Azure / azure-sdk-for-js

This repository is for active development of the Azure SDK for JavaScript (NodeJS & Browser). For consumers of the SDK we recommend visiting our public developer docs at https://docs.microsoft.com/javascript/azure/ or our versioned developer docs at https://azure.github.io/azure-sdk-for-js.
MIT License
2.03k stars 1.19k forks source link

DocumentAI: Malformed tables in markdown outputs #29071

Open zthomas opened 5 months ago

zthomas commented 5 months ago

Describe the bug When selecting queryParameters: { outputContentFormat: "markdown" } when more complex tables are rendered, it is very prone to formatting errors. This causes broken markdown tables or sometimes misaligned columns.

I would suggest that by default it should render the tables in HTML instead of markdown table syntax, markdown will still render HTML tables. Services like Unstructured default to rendering tables in HTML for accuracy.

To Reproduce Steps to reproduce the behavior: CEC sample.pdf

Expected behavior The tables should be rendered correctly in markdown. The API in does output the table correctly but the markdown render is really badly formatted. This makes the markdown output pretty useless for this scenario. More and more people are using DocumentAI for RAG ingestion and having the output in proper markdown is very useful.

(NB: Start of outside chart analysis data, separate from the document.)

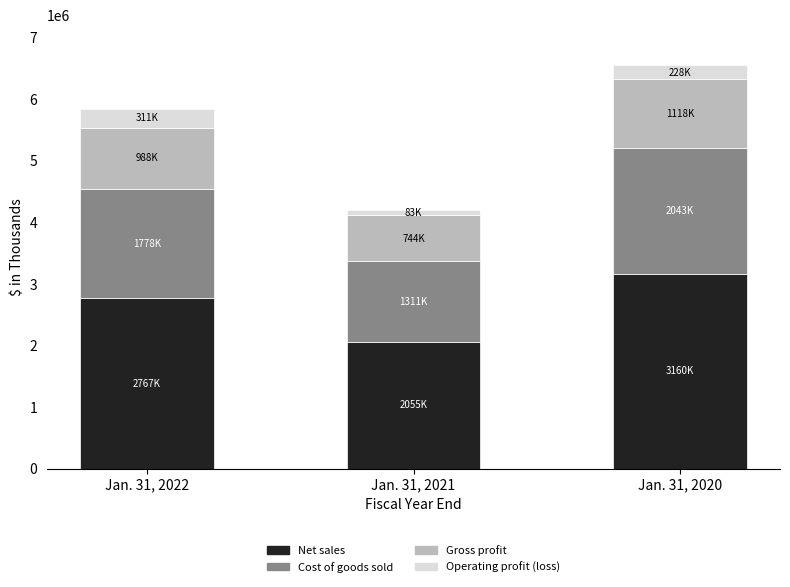

What is the difference between the Net sales values at Jan. 31, 2022 and Jan. 31, 2021?

711392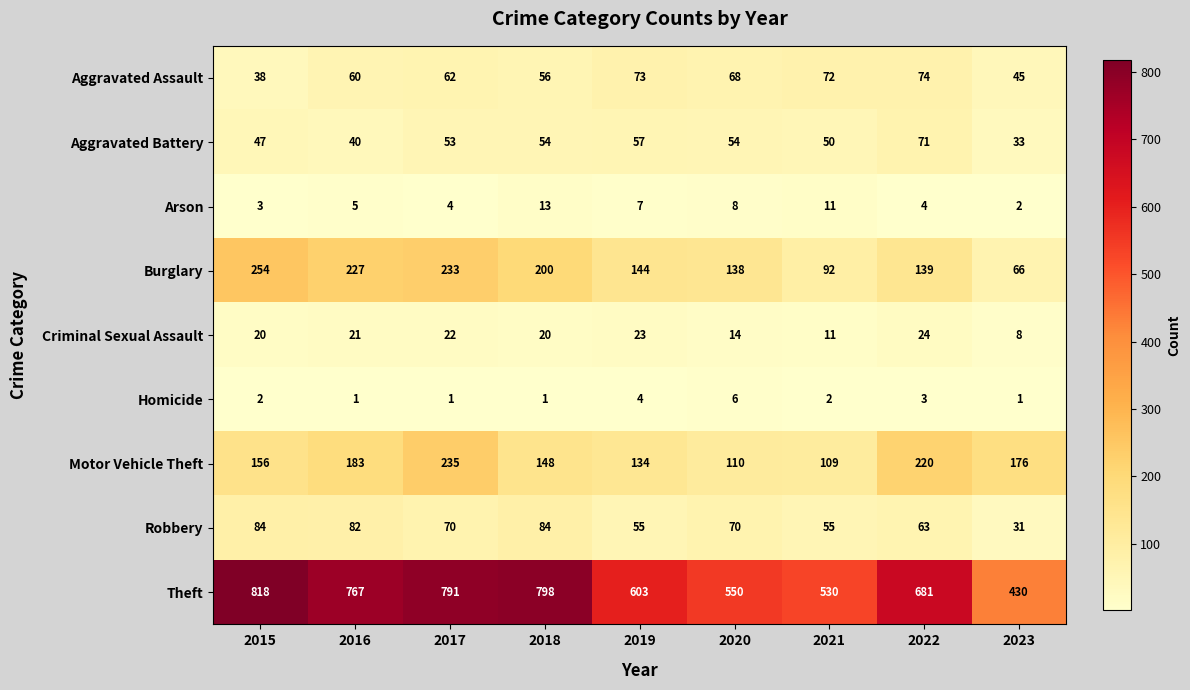

What is the maximum value for Burglary?

254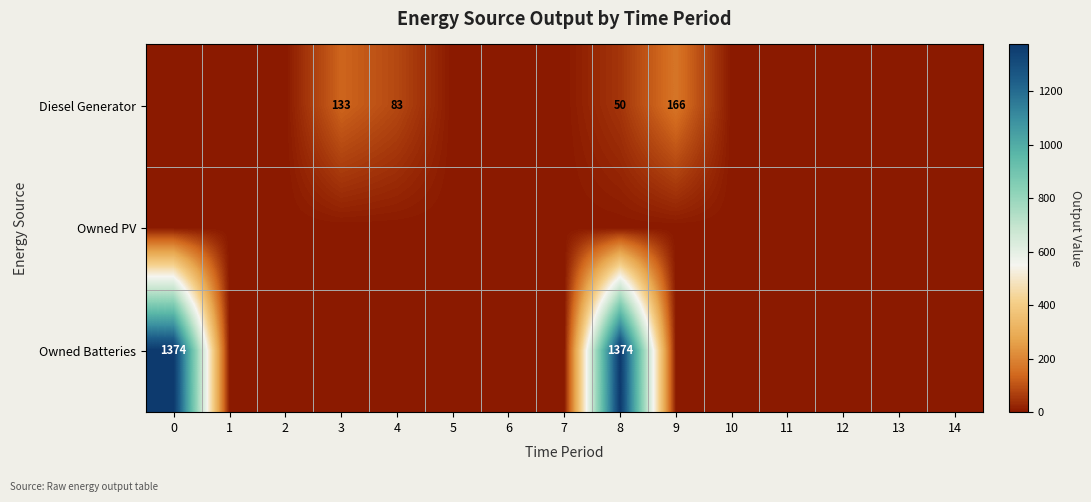

The value of Diesel Generator at 8 is 69. True or false?

False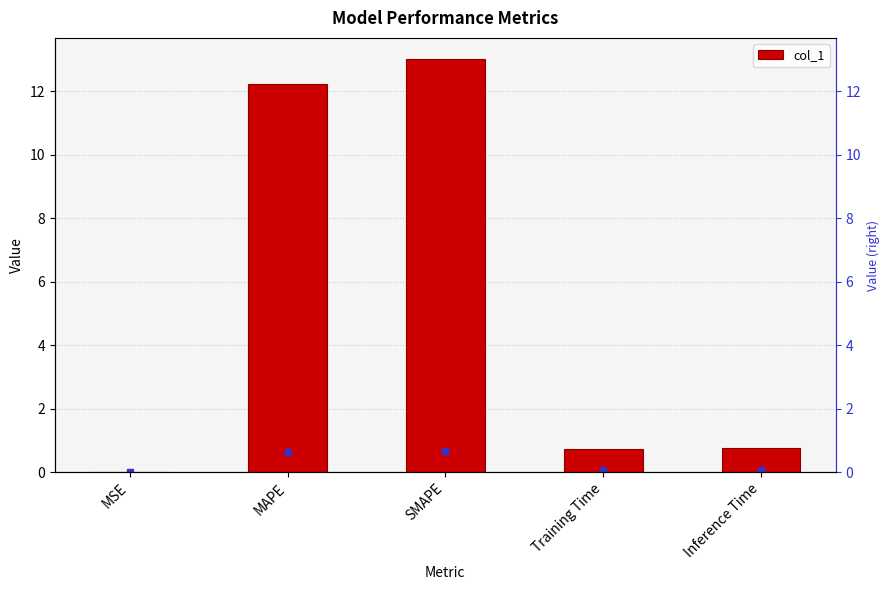

Rank the categories by value from lowest to highest.

MSE, Training Time, Inference Time, MAPE, SMAPE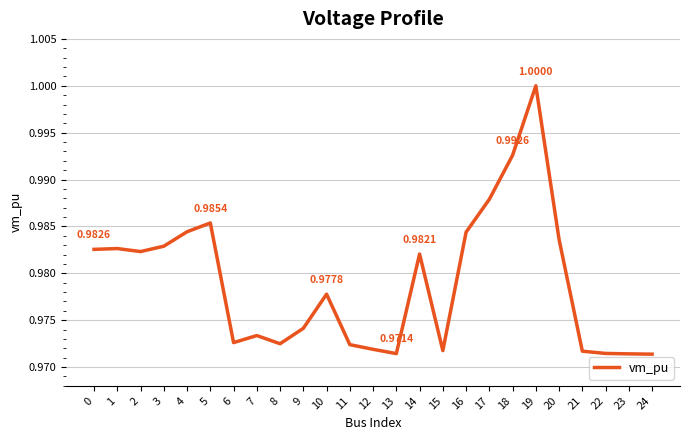

Where is the data nearest to the value 0?

24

**Example of a broken table (Markdown doesn't support colspan) Markdown Render:

Screenshot 2024-03-26 at 11 31 14 AM

hots** Table Render in HTML:

Screenshot 2024-03-26 at 11 31 01 AM

**Example where the markdown table causes misaligned columns: Markdown render:

Screenshot 2024-03-26 at 11 30 04 AM

Table Render in HTML:

Screenshot 2024-03-26 at 11 30 51 AM
github-actions[bot] commented 5 months ago

Thanks for the feedback! We are routing this to the appropriate team for follow-up. cc @klaaslanghout.